EXERCISE INSTRUCTIONS
All lines from the one containing "The grey object" to the end of the entries below should be output exactly as they appear. No other lines should be output.

EXERCISE MATERIAL
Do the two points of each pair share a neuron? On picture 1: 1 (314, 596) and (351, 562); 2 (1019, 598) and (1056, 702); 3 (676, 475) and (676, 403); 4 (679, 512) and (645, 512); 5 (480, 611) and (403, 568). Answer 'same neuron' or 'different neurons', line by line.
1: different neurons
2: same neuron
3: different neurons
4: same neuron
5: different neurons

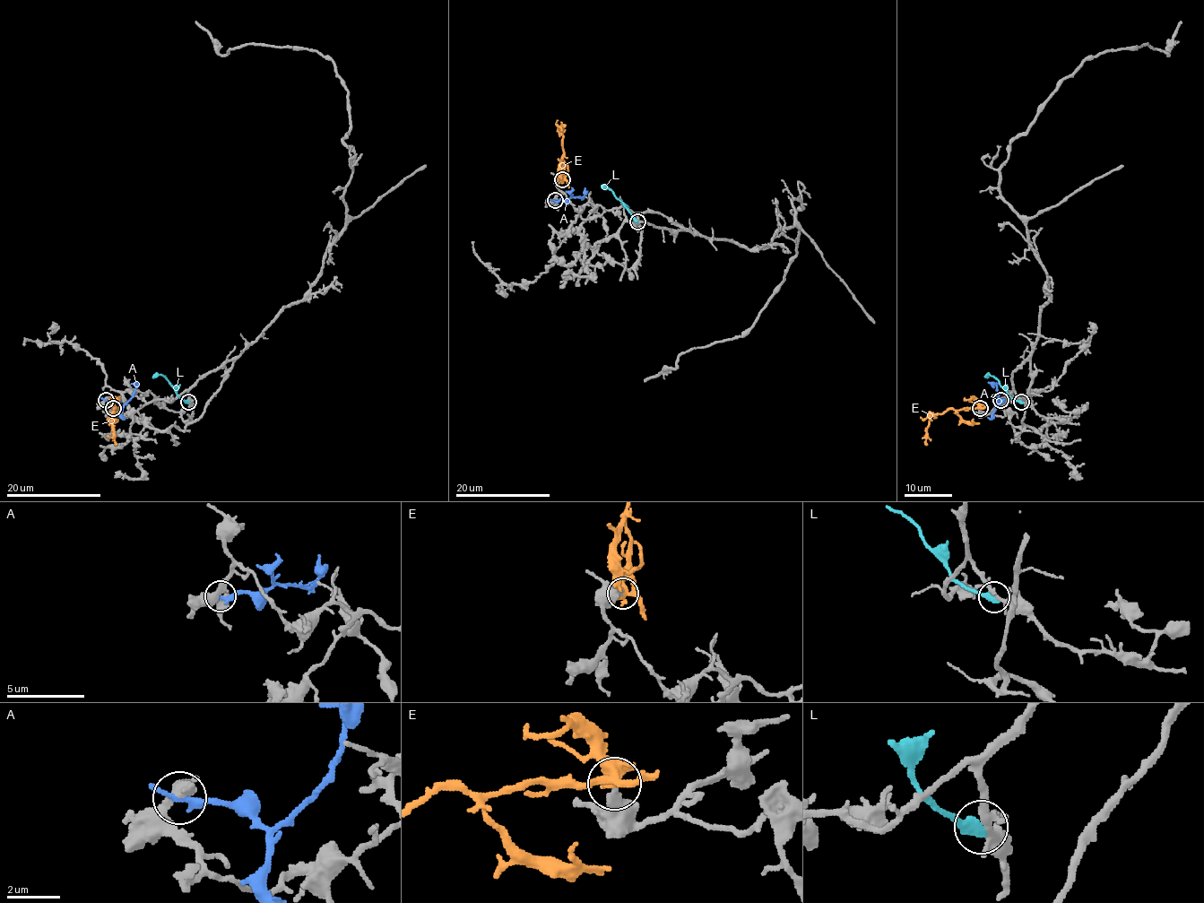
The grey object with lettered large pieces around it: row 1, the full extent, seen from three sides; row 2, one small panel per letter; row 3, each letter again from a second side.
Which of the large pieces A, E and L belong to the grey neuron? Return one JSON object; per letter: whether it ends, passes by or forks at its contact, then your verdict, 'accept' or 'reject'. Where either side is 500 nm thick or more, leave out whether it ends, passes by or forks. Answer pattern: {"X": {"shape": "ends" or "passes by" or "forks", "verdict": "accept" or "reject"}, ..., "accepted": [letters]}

EXERCISE ANSWER
The grey object with lettered large pieces around it: row 1, the full extent, seen from three sides; row 2, one small panel per letter; row 3, each letter again from a second side.
Which of the large pieces A, E and L belong to the grey neuron? Return one JSON object; per letter: whether it ends, passes by or forks at its contact, then your verdict, 'accept' or 'reject'. Where either side is 500 nm thick or more, leave out whether it ends, passes by or forks. Answer pattern: {"X": {"shape": "ends" or "passes by" or "forks", "verdict": "accept" or "reject"}, ..., "accepted": [letters]}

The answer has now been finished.